**What is required**
Below are the records. Retype exactly the lines between the lines holding "1: (122, 273, 1.34)" and "48: (702, 217, 1.22)", inclusive.

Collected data
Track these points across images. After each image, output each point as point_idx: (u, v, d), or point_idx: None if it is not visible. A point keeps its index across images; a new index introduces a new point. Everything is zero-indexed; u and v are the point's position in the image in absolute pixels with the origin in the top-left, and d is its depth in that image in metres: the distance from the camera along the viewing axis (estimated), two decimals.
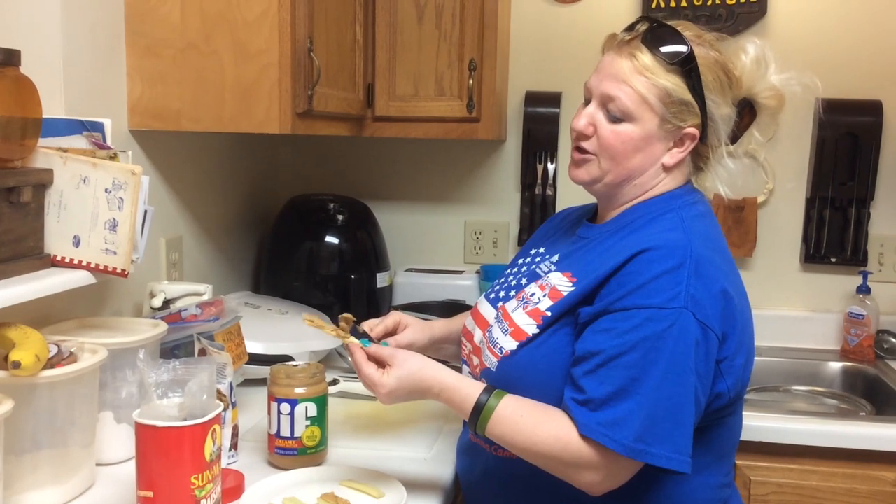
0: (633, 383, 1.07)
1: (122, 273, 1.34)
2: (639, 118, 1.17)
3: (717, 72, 1.18)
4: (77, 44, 1.49)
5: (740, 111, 1.24)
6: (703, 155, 1.24)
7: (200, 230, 2.02)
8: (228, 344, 1.52)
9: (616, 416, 1.07)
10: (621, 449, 1.07)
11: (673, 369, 1.07)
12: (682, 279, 1.09)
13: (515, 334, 1.22)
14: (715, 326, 1.11)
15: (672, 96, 1.16)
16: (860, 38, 2.26)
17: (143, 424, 1.08)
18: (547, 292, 1.21)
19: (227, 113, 1.61)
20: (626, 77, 1.17)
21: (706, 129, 1.19)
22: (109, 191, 1.33)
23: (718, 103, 1.19)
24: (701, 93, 1.17)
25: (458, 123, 2.08)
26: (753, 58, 1.21)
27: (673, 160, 1.21)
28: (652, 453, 1.07)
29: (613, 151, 1.20)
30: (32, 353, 1.14)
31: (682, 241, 1.13)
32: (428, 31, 2.06)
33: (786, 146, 2.32)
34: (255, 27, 1.57)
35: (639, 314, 1.09)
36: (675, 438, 1.08)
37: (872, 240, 2.29)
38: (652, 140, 1.19)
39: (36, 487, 1.20)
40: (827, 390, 2.18)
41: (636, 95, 1.17)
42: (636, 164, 1.20)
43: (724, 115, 1.20)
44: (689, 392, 1.09)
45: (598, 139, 1.21)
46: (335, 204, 2.26)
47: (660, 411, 1.07)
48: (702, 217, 1.22)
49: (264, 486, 1.29)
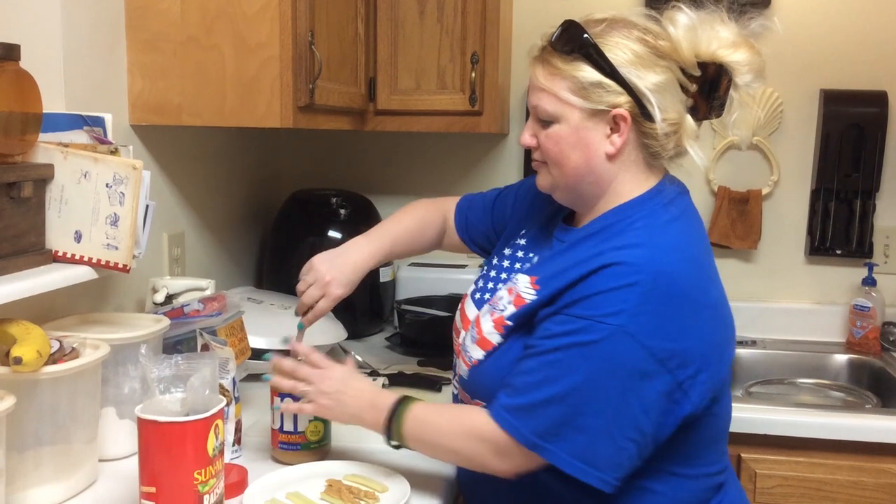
0: (548, 382, 1.10)
1: (124, 268, 1.34)
2: (562, 116, 1.18)
3: (632, 46, 1.15)
4: (77, 38, 1.48)
5: (713, 80, 1.19)
6: (652, 136, 1.18)
7: (202, 225, 2.02)
8: (231, 339, 1.52)
9: (524, 406, 1.12)
10: (520, 438, 1.12)
11: (591, 382, 1.08)
12: (630, 298, 1.08)
13: (481, 343, 1.25)
14: (662, 351, 1.08)
15: (582, 82, 1.15)
16: (865, 29, 2.24)
17: (146, 420, 1.08)
18: (513, 298, 1.23)
19: (228, 107, 1.60)
20: (541, 83, 1.19)
21: (643, 107, 1.15)
22: (110, 186, 1.32)
23: (642, 75, 1.14)
24: (612, 69, 1.14)
25: (460, 117, 2.07)
26: (684, 25, 1.17)
27: (613, 147, 1.18)
28: (548, 450, 1.10)
29: (552, 155, 1.21)
30: (34, 348, 1.14)
31: (643, 259, 1.10)
32: (430, 24, 2.05)
33: (790, 138, 2.31)
34: (255, 21, 1.57)
35: (575, 322, 1.10)
36: (576, 443, 1.09)
37: (878, 232, 2.28)
38: (583, 132, 1.17)
39: (39, 484, 1.20)
40: (832, 383, 2.17)
41: (552, 96, 1.18)
42: (577, 160, 1.19)
43: (654, 84, 1.15)
44: (604, 408, 1.08)
45: (540, 148, 1.23)
46: (337, 198, 2.26)
47: (566, 415, 1.09)
48: (674, 222, 1.19)
49: (268, 481, 1.29)
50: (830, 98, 2.25)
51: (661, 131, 1.16)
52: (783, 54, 2.28)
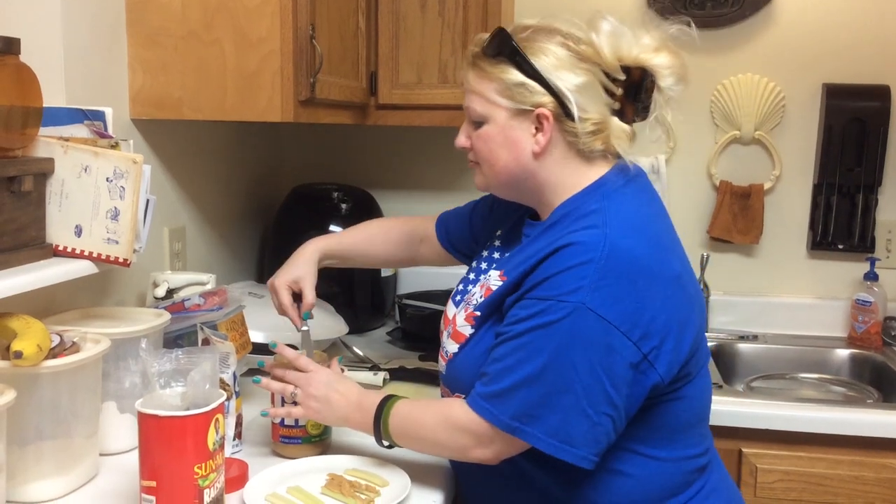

**Answer to this problem**
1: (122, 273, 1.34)
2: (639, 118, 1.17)
3: (717, 72, 1.18)
4: (77, 44, 1.49)
5: (740, 111, 1.24)
6: (703, 155, 1.24)
7: (200, 230, 2.02)
8: (228, 344, 1.52)
9: (616, 416, 1.07)
10: (621, 449, 1.07)
11: (673, 369, 1.07)
12: (682, 279, 1.09)
13: (515, 334, 1.22)
14: (715, 326, 1.11)
15: (672, 96, 1.16)
16: (860, 38, 2.26)
17: (143, 424, 1.08)
18: (547, 292, 1.21)
19: (227, 113, 1.61)
20: (626, 77, 1.17)
21: (706, 129, 1.19)
22: (109, 191, 1.33)
23: (718, 103, 1.19)
24: (701, 93, 1.17)
25: (458, 123, 2.08)
26: (753, 58, 1.21)
27: (673, 160, 1.21)
28: (652, 453, 1.07)
29: (613, 151, 1.20)
30: (32, 353, 1.14)
31: (682, 241, 1.13)
32: (428, 31, 2.06)
33: (786, 146, 2.32)
34: (255, 27, 1.57)
35: (639, 314, 1.09)
36: (675, 438, 1.08)
37: (872, 240, 2.29)
38: (652, 140, 1.19)
39: (36, 487, 1.20)
40: (827, 390, 2.18)
41: (636, 95, 1.17)
42: (636, 164, 1.20)
43: (724, 115, 1.20)
44: (689, 392, 1.09)
45: (598, 139, 1.21)
46: (335, 204, 2.26)
47: (660, 411, 1.07)
48: (702, 217, 1.22)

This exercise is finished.